Write a poetic genetic sequence
Inject it into a resilient bacterium (say, Deinococcus radiodurans)
Wait for the sun to explode
Christian Bök comes from a “long line of plumbers,” but broke with family tradition to become a controversial and internationally celebrated poet. He is a professor at the University of Calgary, and the author of two books of poetry, Crystallography and Eunoia, as well as a book of literary theory, Pataphysics: The Poetics of an Imaginary Science. A much-lauded performer of sound poetry, he has created conceptual artworks for gallery exhibitions and artificial languages for the television shows Gene Roddenberry’s Earth: Final Conflict and Peter Benchley’s Amazon. Bök is also the anonymous coauthor (with Darren Wershler-Henry) of the Virus 23 Meme, which circulated on the fledgling Internet in 1993. (The meme is a product warning that proclaims itself to be a self-replicating trap, triggered by the very act of reading the warning itself.) Douglas Rushkoff, in his 1994 book Media Virus!: Hidden Agendas in Popular Culture, argued that the philosophy behind this meme/poem represented “the most subversive opinions that a person can hold.”
Bök is best known for Eunoia (published in 2001 by Coach House Books), a text that won the 2002 Griffin Poetry Prize and brought the author international recognition. A series of univocalic lipograms, with each chapter utilizing only a single vowel, Eunoia became the first best-selling book of poetry in Canadian history, and he sparked a brief national debate about whether or not avant-garde poetry was entering the mainstream, heralding a new era of public acceptance of radical poetry. Alas, it did not. A UK edition of Eunoia was published by Canongate in 2008, and went on to become a national bestseller. For a time it was the eighth best-selling book on Amazon.co.uk and competed with Barack Obama’s and Nigella Lawson’s books for pole position on Christmas wish lists.
THE BELIEVER: When you were writing Eunoia, how did you find working within the constraints of that lexicon? Did the constraints actually help you to write the text in some way, or were they simply obstructions?
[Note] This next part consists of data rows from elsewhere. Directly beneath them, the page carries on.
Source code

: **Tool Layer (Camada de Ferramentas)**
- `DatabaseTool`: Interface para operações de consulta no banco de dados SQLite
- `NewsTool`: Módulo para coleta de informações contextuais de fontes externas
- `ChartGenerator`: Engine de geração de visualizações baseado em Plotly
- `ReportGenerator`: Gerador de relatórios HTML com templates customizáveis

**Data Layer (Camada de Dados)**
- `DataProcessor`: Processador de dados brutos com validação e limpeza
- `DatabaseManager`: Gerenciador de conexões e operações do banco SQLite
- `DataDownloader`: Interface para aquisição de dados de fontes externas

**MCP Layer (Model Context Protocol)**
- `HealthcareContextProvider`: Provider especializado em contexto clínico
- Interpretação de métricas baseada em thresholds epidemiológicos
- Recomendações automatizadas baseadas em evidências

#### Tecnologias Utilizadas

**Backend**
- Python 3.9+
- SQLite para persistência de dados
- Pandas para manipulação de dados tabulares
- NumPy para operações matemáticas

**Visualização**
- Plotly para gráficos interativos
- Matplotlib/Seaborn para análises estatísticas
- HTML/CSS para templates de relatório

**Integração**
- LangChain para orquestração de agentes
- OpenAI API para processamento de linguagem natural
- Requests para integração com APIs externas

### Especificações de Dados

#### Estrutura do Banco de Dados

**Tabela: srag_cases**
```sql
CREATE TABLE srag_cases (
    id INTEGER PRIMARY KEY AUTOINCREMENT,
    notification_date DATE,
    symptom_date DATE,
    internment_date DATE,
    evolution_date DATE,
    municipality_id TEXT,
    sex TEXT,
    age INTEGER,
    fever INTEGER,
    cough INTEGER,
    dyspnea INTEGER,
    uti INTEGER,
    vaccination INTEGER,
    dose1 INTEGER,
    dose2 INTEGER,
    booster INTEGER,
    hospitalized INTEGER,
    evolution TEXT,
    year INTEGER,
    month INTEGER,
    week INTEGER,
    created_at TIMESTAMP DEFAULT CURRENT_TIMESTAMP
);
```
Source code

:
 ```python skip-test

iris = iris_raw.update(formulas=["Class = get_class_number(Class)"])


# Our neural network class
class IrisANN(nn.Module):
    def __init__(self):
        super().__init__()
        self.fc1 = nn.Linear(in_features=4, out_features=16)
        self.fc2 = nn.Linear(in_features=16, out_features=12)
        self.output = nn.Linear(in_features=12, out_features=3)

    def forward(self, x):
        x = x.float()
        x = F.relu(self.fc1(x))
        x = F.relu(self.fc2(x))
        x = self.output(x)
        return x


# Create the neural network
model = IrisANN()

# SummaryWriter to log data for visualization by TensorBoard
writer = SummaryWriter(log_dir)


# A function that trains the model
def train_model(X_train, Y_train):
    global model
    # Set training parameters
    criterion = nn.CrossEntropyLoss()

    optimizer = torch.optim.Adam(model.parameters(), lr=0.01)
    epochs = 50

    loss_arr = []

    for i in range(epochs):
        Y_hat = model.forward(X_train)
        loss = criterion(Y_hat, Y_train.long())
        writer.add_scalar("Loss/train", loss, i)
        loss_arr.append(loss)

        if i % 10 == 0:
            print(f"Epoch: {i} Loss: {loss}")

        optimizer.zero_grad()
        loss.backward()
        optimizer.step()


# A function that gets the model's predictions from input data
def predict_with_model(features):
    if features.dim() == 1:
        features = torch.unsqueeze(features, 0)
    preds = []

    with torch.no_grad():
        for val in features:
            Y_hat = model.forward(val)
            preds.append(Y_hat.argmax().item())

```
CHRISTIAN BÖK: Well, the constraints were certainly Herculean, but I would say that, in the end, they were enabling obstructions. They were difficult obstacles to overcome. I found the project very difficult. It was discouraging. I didn’t think that I was actually going to finish it. My friends thought that I had squandered what momentum I had already earned in my career with the release of my first book, Crystallography. They thought that, by wading too deeply into this swamp, I was never going to be able to extricate myself from it. They worried that I had made an exorbitant commitment to a fool’s errand. I worked from eleven o’clock at night until four or five in the morning, six days a week, while holding down two jobs, working sixty hours a week, all the while trying to complete my PhD dissertation. The book constituted a stressful experience in my life, but its publication has resulted in all kinds of support for my practice, and I’ve received a great deal of attention, so I think that the task was probably worth the effort. The project also underlined the versatility of language itself, showing that despite any set of constraints upon it, despite censorship, for example, language can always find a way to prevail against these obstacles. Language really is a living thing with a robust vitality. Language is like a weed that cannot only endure but also thrive under all kinds of difficult conditions. This robustness of language has encouraged me to try even more ambitious projects that might push language to its limits.